"We're just looking for qualifications at this point," says Ty Tabing, assistant commissioner of the city's planning and development department in charge of the Central Loop. "We're not asking for a specific master plan at the time of submission (of the RFQ) or at the time of the interview."
Meanwhile, the city is buying back the prominent site now known as 108 N. State St. from the previous development team, whose $250-million idea for a mixed-use retail, condominium and hotel fell through last summer because of difficulty obtaining financing.
"We have been negotiating with the JMB partnership. They have been going quite well," says Alicia Mazur Berg, planning and development commissioner. "We don't anticipate any problem but we haven't finalized our agreement."
The RFQ approach, outlined by GlobeSt.com in November, was one of the recommendations made during a two-day brain-storming session in September hosted by Urban Land Institute's Chicago district council and the American Institute of Architects and attended by developers, retailers, lenders and brokers.
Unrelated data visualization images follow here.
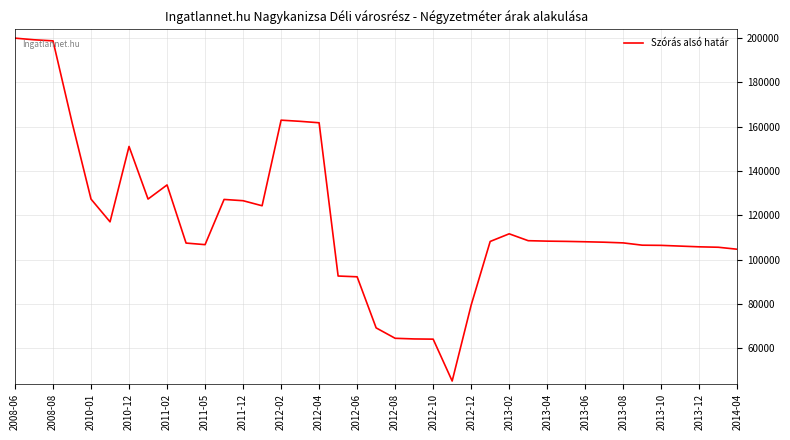

What is the difference between the maximum and minimum values?

154794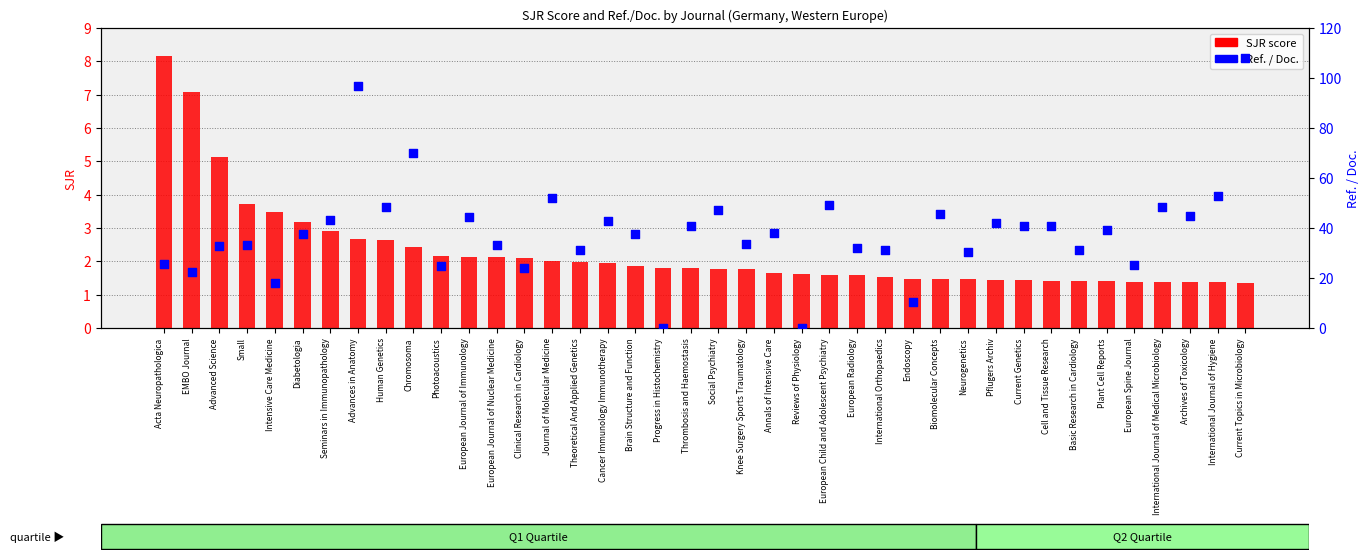

Which series contains the highest Y value?

Ref. / Doc.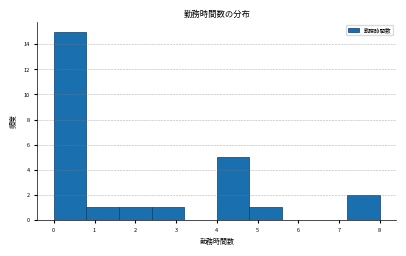

What is the height of the bar covering 4.0 to 4.8 on the x-axis? The values are not printed on the chart, so give them approximately, as read against the axis.

5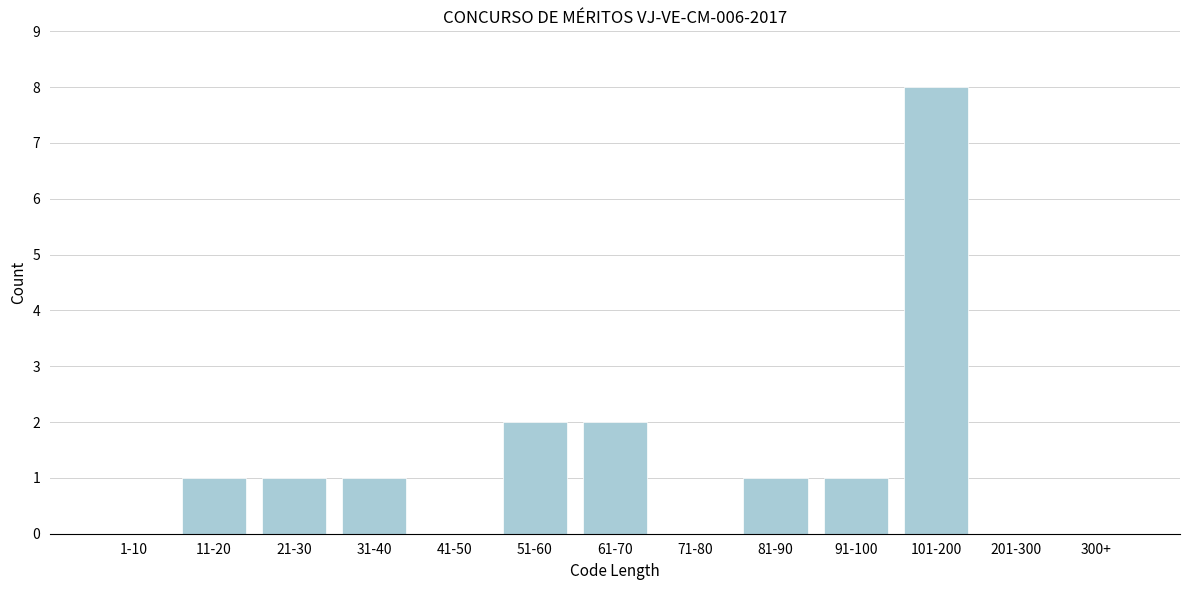

Reading left to right, transcribe all the data shown in this chart.

1-10=0	11-20=1	21-30=1	31-40=1	41-50=0	51-60=2	61-70=2	71-80=0	81-90=1	91-100=1	101-200=8	201-300=0	300+=0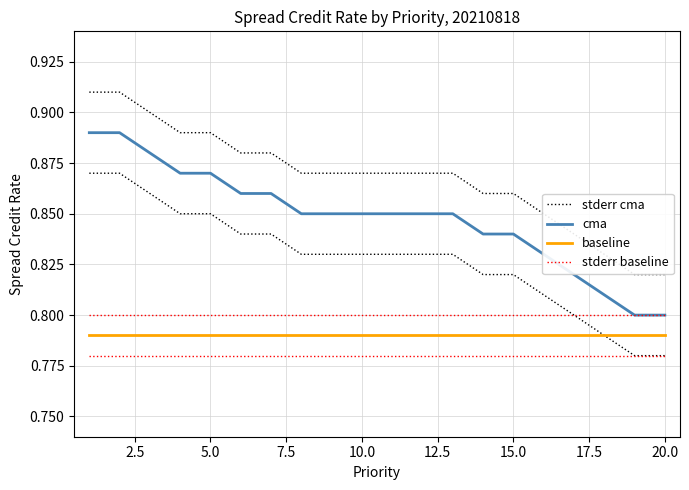

True or false: stderr baseline has more than 0 interior local peaks.

False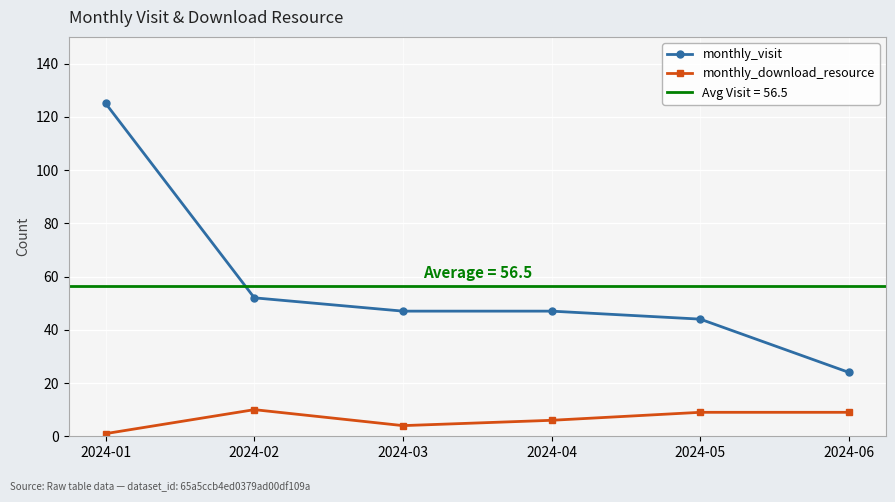

What is the sum of the monthly_download_resource values at 2024-02 and 2024-04?

16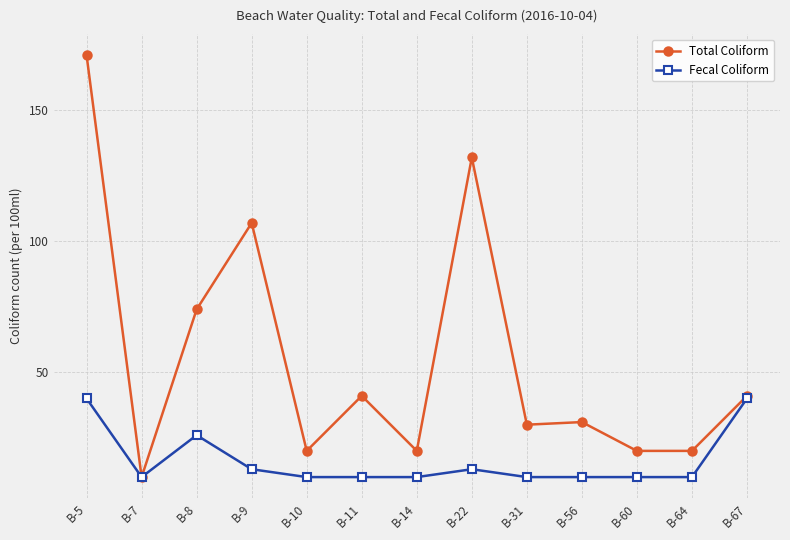

Reading right to left, extract all data points from this chart.

Total Coliform: 41	20	20	31	30	132	20	41	20	107	74	10	171
Fecal Coliform: 40	10	10	10	10	13	10	10	10	13	26	10	40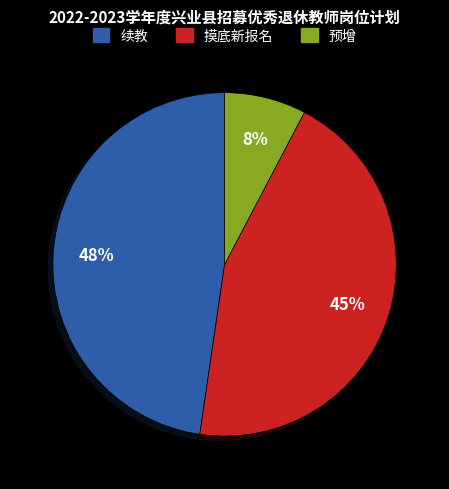

To the nearest percent, what portion does 摸底新报名 represent?

45%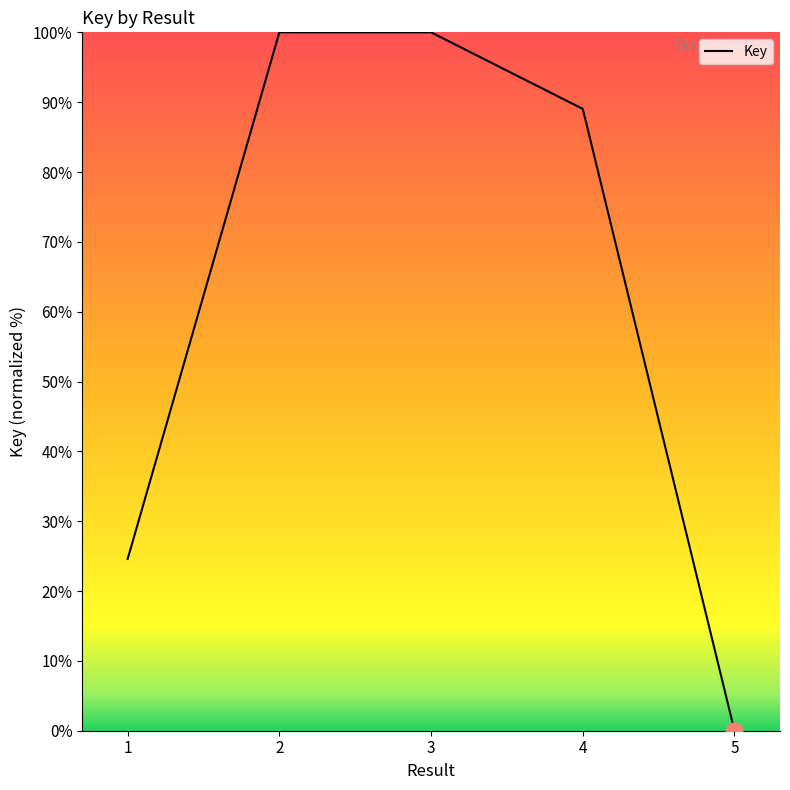

True or false: there are more than 1 points higher than both neighbors.

False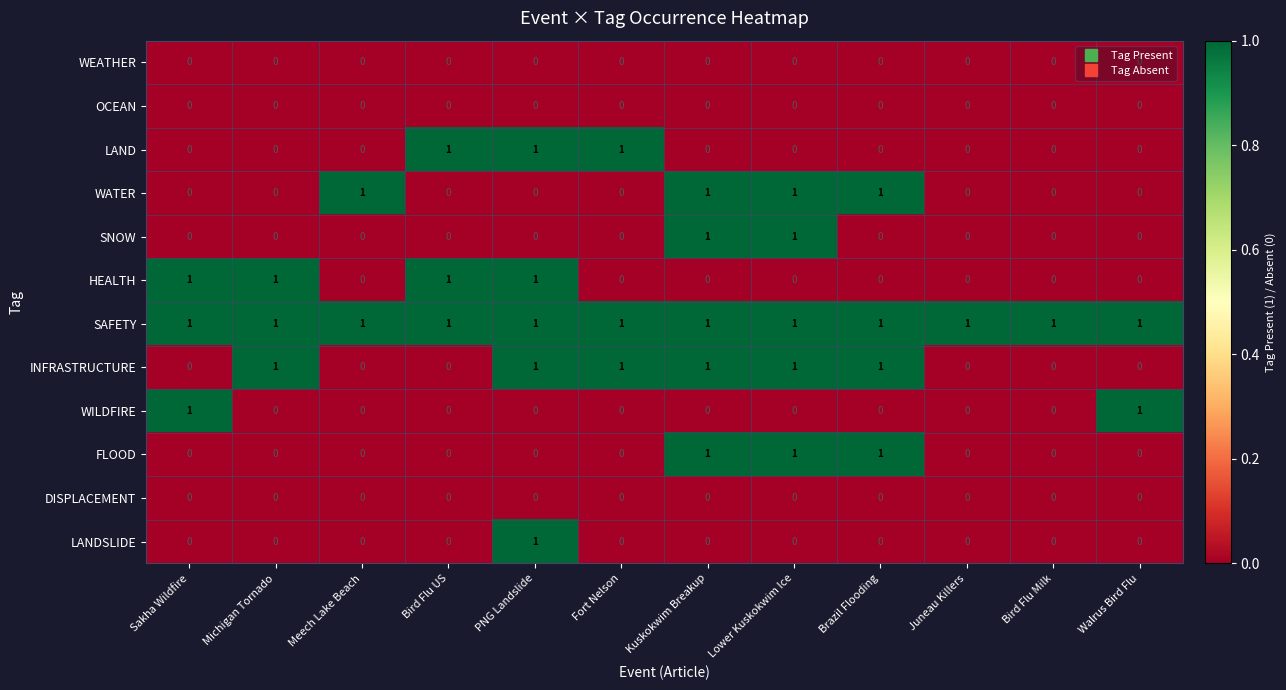

Count the WATER values in the range 0 to 1.

12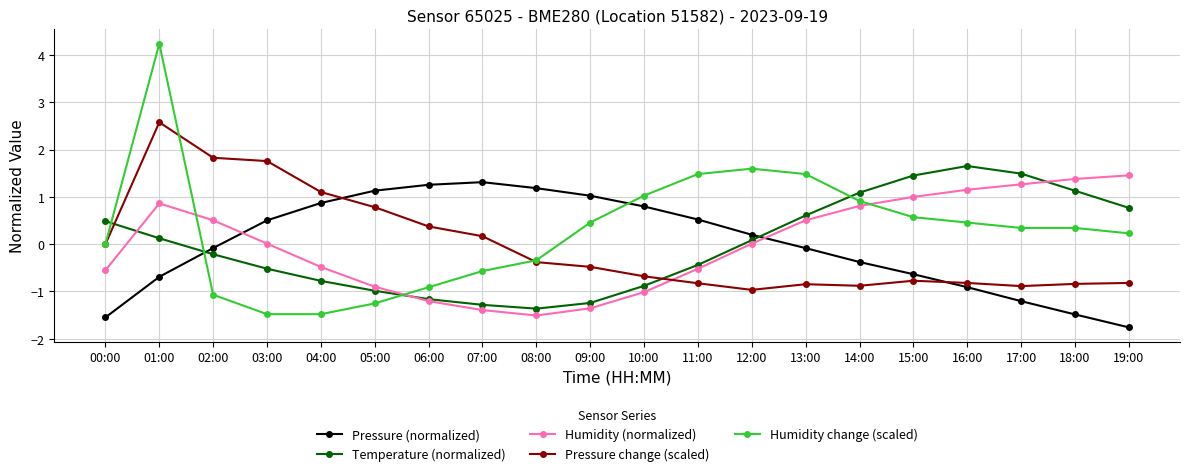

What is the difference between the highest and lowest values at 18:00?

2.9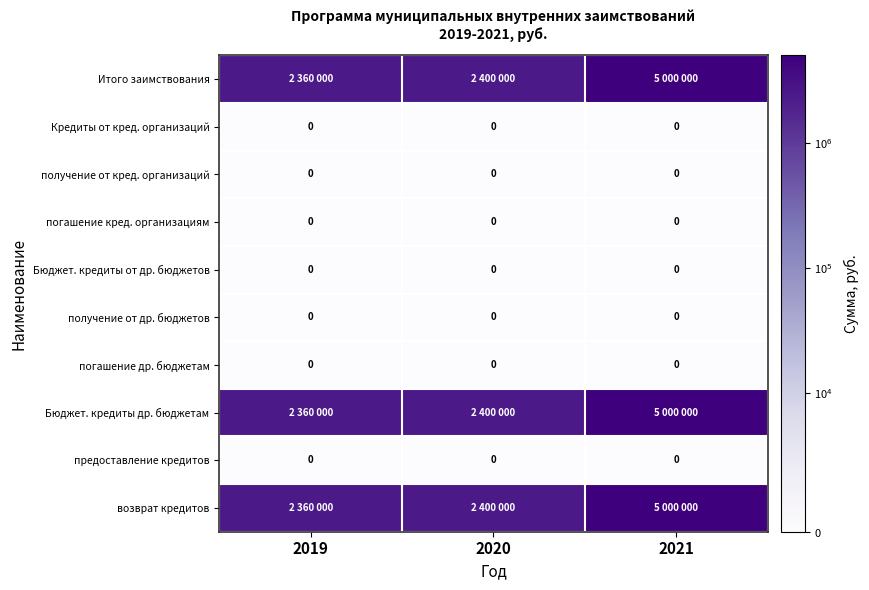

The предоставление кредитов series shows 0 at 2019. True or false?

True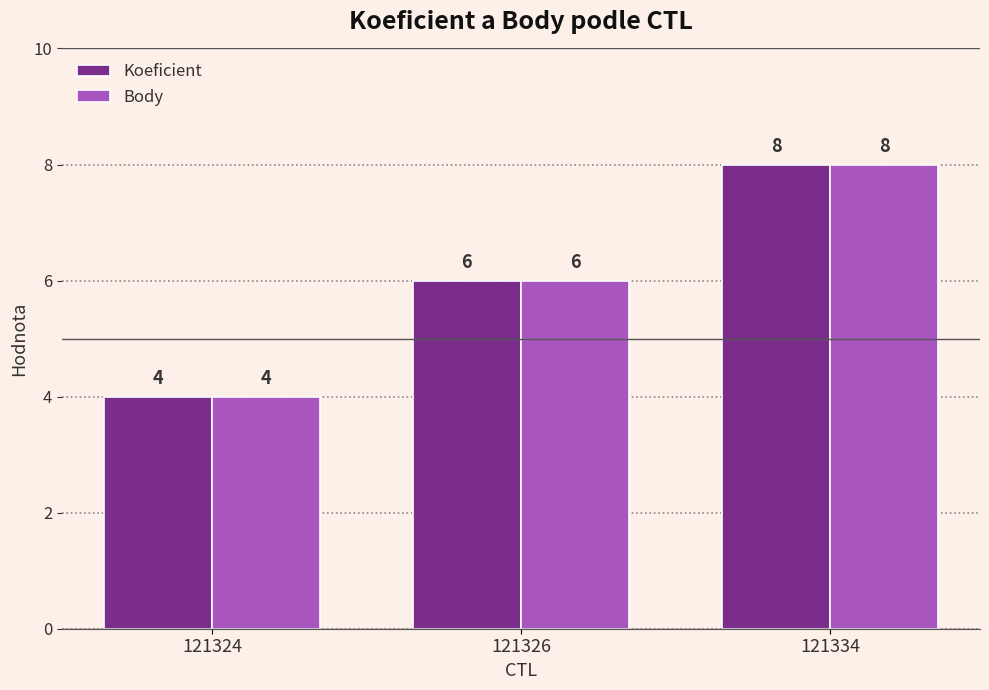

Count the number of categories in the chart.

3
If negotiations with the top developer fail to produce a memorandum of intent, Tabing says talks will then begin with the back-up team.
Perhaps more attractive than a lower ante to get in the game, the next developer can expect less input on the upper floors of the development, Tabing indicated this week at a community development commission meeting. The city wants "high-quality" retail uses on State Street – London-based Harrod's already has indicated some interest – and a use on Randolph Street that is complementary with that street's Threater District. Also, at least 15% of the ground-level space should be set aside for public use, Tabing says, and public parking is discouraged. Beyond that, the city is not indicating a preference for hotel, office or residential use above the first few floors, Tabing says, adding city government has no plans to move one block east from the Daley Center.
Although the city was prepared to give the last development team a $40-million incentive package, the tax increment financing district for the site expires in 2007. Besides TIF assistance, the next developer could receive a write-down of the land costs, Tabing says.